[[ Record extracts, beginning ]]

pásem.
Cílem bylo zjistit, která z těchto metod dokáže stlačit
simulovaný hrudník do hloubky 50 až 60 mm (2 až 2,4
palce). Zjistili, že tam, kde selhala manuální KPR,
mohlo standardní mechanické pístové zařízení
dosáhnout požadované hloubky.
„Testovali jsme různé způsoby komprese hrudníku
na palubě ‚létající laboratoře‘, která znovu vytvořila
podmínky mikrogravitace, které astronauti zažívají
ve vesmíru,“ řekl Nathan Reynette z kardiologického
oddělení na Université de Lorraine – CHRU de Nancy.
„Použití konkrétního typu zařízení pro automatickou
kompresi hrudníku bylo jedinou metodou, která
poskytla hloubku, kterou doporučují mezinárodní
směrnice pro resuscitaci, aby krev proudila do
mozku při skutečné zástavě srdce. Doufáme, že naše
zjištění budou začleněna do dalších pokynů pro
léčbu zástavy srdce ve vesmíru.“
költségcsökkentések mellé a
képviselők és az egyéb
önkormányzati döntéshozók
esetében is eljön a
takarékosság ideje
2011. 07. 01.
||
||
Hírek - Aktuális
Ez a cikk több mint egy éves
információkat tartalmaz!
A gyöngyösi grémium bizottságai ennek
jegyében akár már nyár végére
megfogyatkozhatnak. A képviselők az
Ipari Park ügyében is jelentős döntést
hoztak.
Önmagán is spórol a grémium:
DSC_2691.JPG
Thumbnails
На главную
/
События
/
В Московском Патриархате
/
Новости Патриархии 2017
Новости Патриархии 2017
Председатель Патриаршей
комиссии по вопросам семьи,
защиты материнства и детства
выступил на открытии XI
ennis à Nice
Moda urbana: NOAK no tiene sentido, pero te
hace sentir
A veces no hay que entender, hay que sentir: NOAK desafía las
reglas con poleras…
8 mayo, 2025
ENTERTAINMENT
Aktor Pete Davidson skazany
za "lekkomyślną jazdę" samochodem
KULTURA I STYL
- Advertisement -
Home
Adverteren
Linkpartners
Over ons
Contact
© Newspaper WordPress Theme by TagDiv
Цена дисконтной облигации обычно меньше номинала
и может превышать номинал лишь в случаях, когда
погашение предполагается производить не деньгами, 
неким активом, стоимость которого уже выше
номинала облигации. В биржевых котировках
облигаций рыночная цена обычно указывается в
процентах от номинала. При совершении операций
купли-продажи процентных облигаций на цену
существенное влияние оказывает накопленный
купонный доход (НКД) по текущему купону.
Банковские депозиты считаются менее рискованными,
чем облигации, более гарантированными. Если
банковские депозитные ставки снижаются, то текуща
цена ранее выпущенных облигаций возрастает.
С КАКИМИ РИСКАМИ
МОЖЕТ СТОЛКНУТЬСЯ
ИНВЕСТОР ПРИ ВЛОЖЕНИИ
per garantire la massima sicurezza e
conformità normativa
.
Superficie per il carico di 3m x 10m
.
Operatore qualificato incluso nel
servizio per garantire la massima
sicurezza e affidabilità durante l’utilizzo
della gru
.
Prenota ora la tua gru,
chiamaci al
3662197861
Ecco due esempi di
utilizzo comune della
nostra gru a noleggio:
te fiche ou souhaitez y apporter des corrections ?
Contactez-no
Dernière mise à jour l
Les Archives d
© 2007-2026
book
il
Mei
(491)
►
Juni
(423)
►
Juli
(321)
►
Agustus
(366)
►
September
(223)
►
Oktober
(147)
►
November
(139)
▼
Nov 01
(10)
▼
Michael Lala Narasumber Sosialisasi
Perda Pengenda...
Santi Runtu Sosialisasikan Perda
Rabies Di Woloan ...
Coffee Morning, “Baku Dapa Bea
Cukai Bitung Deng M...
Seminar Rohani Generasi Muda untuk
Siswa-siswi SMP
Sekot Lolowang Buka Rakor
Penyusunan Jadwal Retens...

[[ Record extracts, end ]]

_Problem:_
The records above should be given again in full, exactly as written.

_Answer area:_
pásem.
Cílem bylo zjistit, která z těchto metod dokáže stlačit
simulovaný hrudník do hloubky 50 až 60 mm (2 až 2,4
palce). Zjistili, že tam, kde selhala manuální KPR,
mohlo standardní mechanické pístové zařízení
dosáhnout požadované hloubky.
„Testovali jsme různé způsoby komprese hrudníku
na palubě ‚létající laboratoře‘, která znovu vytvořila
podmínky mikrogravitace, které astronauti zažívají
ve vesmíru,“ řekl Nathan Reynette z kardiologického
oddělení na Université de Lorraine – CHRU de Nancy.
„Použití konkrétního typu zařízení pro automatickou
kompresi hrudníku bylo jedinou metodou, která
poskytla hloubku, kterou doporučují mezinárodní
směrnice pro resuscitaci, aby krev proudila do
mozku při skutečné zástavě srdce. Doufáme, že naše
zjištění budou začleněna do dalších pokynů pro
léčbu zástavy srdce ve vesmíru.“
költségcsökkentések mellé a
képviselők és az egyéb
önkormányzati döntéshozók
esetében is eljön a
takarékosság ideje
2011. 07. 01.
||
||
Hírek - Aktuális
Ez a cikk több mint egy éves
információkat tartalmaz!
A gyöngyösi grémium bizottságai ennek
jegyében akár már nyár végére
megfogyatkozhatnak. A képviselők az
Ipari Park ügyében is jelentős döntést
hoztak.
Önmagán is spórol a grémium:
DSC_2691.JPG
Thumbnails
На главную
/
События
/
В Московском Патриархате
/
Новости Патриархии 2017
Новости Патриархии 2017
Председатель Патриаршей
комиссии по вопросам семьи,
защиты материнства и детства
выступил на открытии XI
ennis à Nice
Moda urbana: NOAK no tiene sentido, pero te
hace sentir
A veces no hay que entender, hay que sentir: NOAK desafía las
reglas con poleras…
8 mayo, 2025
ENTERTAINMENT
Aktor Pete Davidson skazany
za "lekkomyślną jazdę" samochodem
KULTURA I STYL
- Advertisement -
Home
Adverteren
Linkpartners
Over ons
Contact
© Newspaper WordPress Theme by TagDiv
Цена дисконтной облигации обычно меньше номинала
и может превышать номинал лишь в случаях, когда
погашение предполагается производить не деньгами, 
неким активом, стоимость которого уже выше
номинала облигации. В биржевых котировках
облигаций рыночная цена обычно указывается в
процентах от номинала. При совершении операций
купли-продажи процентных облигаций на цену
существенное влияние оказывает накопленный
купонный доход (НКД) по текущему купону.
Банковские депозиты считаются менее рискованными,
чем облигации, более гарантированными. Если
банковские депозитные ставки снижаются, то текуща
цена ранее выпущенных облигаций возрастает.
С КАКИМИ РИСКАМИ
МОЖЕТ СТОЛКНУТЬСЯ
ИНВЕСТОР ПРИ ВЛОЖЕНИИ
per garantire la massima sicurezza e
conformità normativa
.
Superficie per il carico di 3m x 10m
.
Operatore qualificato incluso nel
servizio per garantire la massima
sicurezza e affidabilità durante l’utilizzo
della gru
.
Prenota ora la tua gru,
chiamaci al
3662197861
Ecco due esempi di
utilizzo comune della
nostra gru a noleggio:
te fiche ou souhaitez y apporter des corrections ?
Contactez-no
Dernière mise à jour l
Les Archives d
© 2007-2026
book
il
Mei
(491)
►
Juni
(423)
►
Juli
(321)
►
Agustus
(366)
►
September
(223)
►
Oktober
(147)
►
November
(139)
▼
Nov 01
(10)
▼
Michael Lala Narasumber Sosialisasi
Perda Pengenda...
Santi Runtu Sosialisasikan Perda
Rabies Di Woloan ...
Coffee Morning, “Baku Dapa Bea
Cukai Bitung Deng M...
Seminar Rohani Generasi Muda untuk
Siswa-siswi SMP
Sekot Lolowang Buka Rakor
Penyusunan Jadwal Retens...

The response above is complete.